ASSIGNMENT: Update the listing below by replacing "centimetres" with "centimeters" and leaving everything else unchanged. Omit the pictures from your answer.

RECORDS FOR THE EXERCISE:

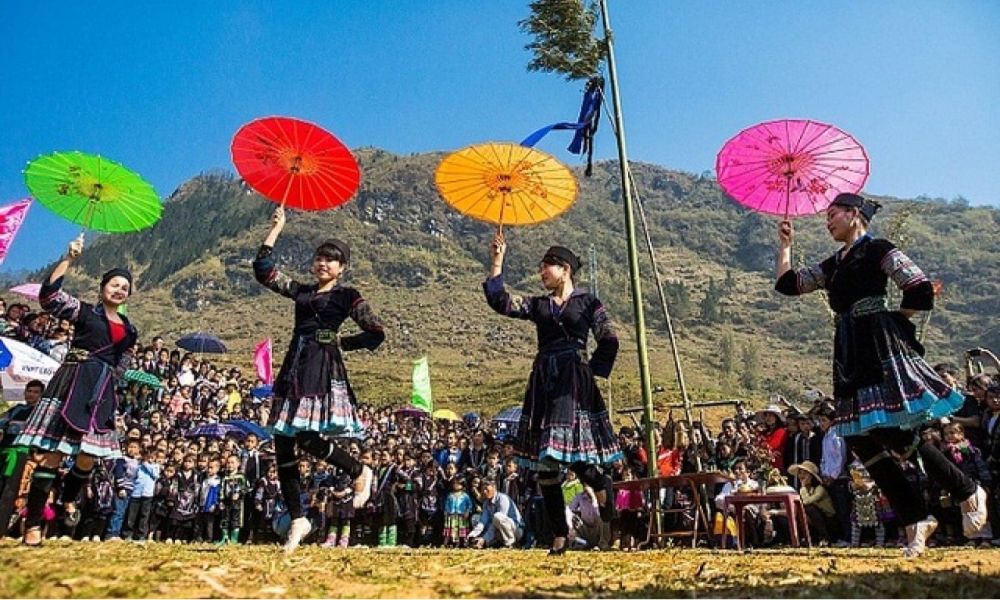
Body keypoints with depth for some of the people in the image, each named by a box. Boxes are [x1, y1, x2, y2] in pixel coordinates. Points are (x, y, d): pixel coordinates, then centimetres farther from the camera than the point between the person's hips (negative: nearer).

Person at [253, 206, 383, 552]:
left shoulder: (348, 297, 4)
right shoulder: (300, 291, 19)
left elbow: (376, 333, 0)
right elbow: (263, 270, 14)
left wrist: (341, 343, 1)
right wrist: (276, 229, 14)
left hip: (324, 370, -6)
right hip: (294, 370, 6)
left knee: (307, 438, -19)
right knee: (283, 446, 3)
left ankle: (360, 472, 7)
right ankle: (297, 519, 13)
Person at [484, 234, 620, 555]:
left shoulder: (588, 302, 5)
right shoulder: (538, 305, 16)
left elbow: (610, 342, 2)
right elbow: (499, 301, 4)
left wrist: (590, 370, -4)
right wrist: (498, 261, 2)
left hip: (574, 383, -5)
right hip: (543, 383, 5)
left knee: (567, 449, -17)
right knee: (544, 461, 2)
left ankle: (601, 484, 16)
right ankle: (559, 535, 11)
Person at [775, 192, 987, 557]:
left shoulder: (877, 250, -2)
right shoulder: (834, 265, 20)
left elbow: (921, 291, -9)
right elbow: (786, 284, 19)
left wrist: (892, 320, 1)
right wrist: (785, 244, 19)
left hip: (881, 349, -8)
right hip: (851, 355, 8)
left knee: (889, 432, -13)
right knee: (859, 439, 0)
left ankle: (968, 493, 10)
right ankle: (914, 519, 10)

ANSWER TO THIS TASK:
Body keypoints with depth for some of the people in the image, each named by a box. Boxes are [x1, y1, x2, y2] in pixel coordinates. Points are (x, y, d): pixel coordinates, then centimeters farther from the camera than the point between the person's hips (negative: nearer).

Person at [253, 206, 383, 552]:
left shoulder: (348, 297, 4)
right shoulder: (300, 291, 19)
left elbow: (376, 333, 0)
right elbow: (263, 270, 14)
left wrist: (341, 343, 1)
right wrist: (276, 229, 14)
left hip: (324, 370, -6)
right hip: (294, 370, 6)
left knee: (307, 438, -19)
right knee: (283, 446, 3)
left ankle: (360, 472, 7)
right ankle: (297, 519, 13)
Person at [484, 234, 620, 555]:
left shoulder: (588, 302, 5)
right shoulder: (538, 305, 16)
left elbow: (610, 342, 2)
right elbow: (499, 301, 4)
left wrist: (590, 370, -4)
right wrist: (498, 261, 2)
left hip: (574, 383, -5)
right hip: (543, 383, 5)
left knee: (567, 449, -17)
right knee: (544, 461, 2)
left ankle: (601, 484, 16)
right ankle: (559, 535, 11)
Person at [775, 192, 987, 557]:
left shoulder: (877, 250, -2)
right shoulder: (834, 265, 20)
left elbow: (921, 291, -9)
right elbow: (786, 284, 19)
left wrist: (892, 320, 1)
right wrist: (785, 244, 19)
left hip: (881, 349, -8)
right hip: (851, 355, 8)
left knee: (889, 432, -13)
right knee: (859, 439, 0)
left ankle: (968, 493, 10)
right ankle: (914, 519, 10)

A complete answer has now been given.